Soon as they find out who beat him, I’ll get tossed out of school and be living in another place by the first of next month.”

  “Don’t be too sure about that,” Pudge said, walking alongside me toward Tenth Avenue. “People keep their talking to whispers around here.”

  “It’s happened to me before,” I said, my head down, the pain in my neck and shoulders radiating to my back. “At one school I went to it wasn’t even over a fight. I got invited by one of the kids in class to go over and watch TV at his place. His mother sees me there and freaks out. She goes in to see the principal the next day and tells him I’m causing problems for her son. Since they gave money to the church regular each Sunday and my fosters were looking for an excuse to dump me, out I went.”

  “That’s old news,” Pudge said with a shrug. “You weren’t with me and Angelo then. You’re not alone anymore. We’ll make sure nothing like that happens here.”

  I stopped and turned to Pudge, dropping my book bag by my feet, the knuckles of both my hands red and swollen. “Why?” I asked him. “Why do you even care about somebody like me?”

  Pudge put an arm around my shoulders, ignoring the painful grimace on my face. “Because long before you came around, little man, somebody found me and Angelo and took care of us.

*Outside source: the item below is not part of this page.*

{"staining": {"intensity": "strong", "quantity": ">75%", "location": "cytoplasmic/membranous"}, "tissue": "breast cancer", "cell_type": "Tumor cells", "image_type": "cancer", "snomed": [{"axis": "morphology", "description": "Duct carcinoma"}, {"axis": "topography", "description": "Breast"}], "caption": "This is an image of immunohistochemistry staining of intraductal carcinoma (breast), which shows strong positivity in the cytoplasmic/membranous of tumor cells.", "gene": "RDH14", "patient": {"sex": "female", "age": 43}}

Maybe now it’s our turn to do the same.”

  “Well, I hope you’re getting something out of it.”

  Pudge lifted his hand off my shoulder and pointed a finger across the street at Maxi’s Pizzeria. “I love pizza but I hate to eat it alone. So with you around, I don’t see how that’s going to be a problem anymore.”

  We both crossed the street against the rush of the oncoming traffic, the smell of oven-fresh pizza filling the air while the memories of a brutal street fight slowly faded.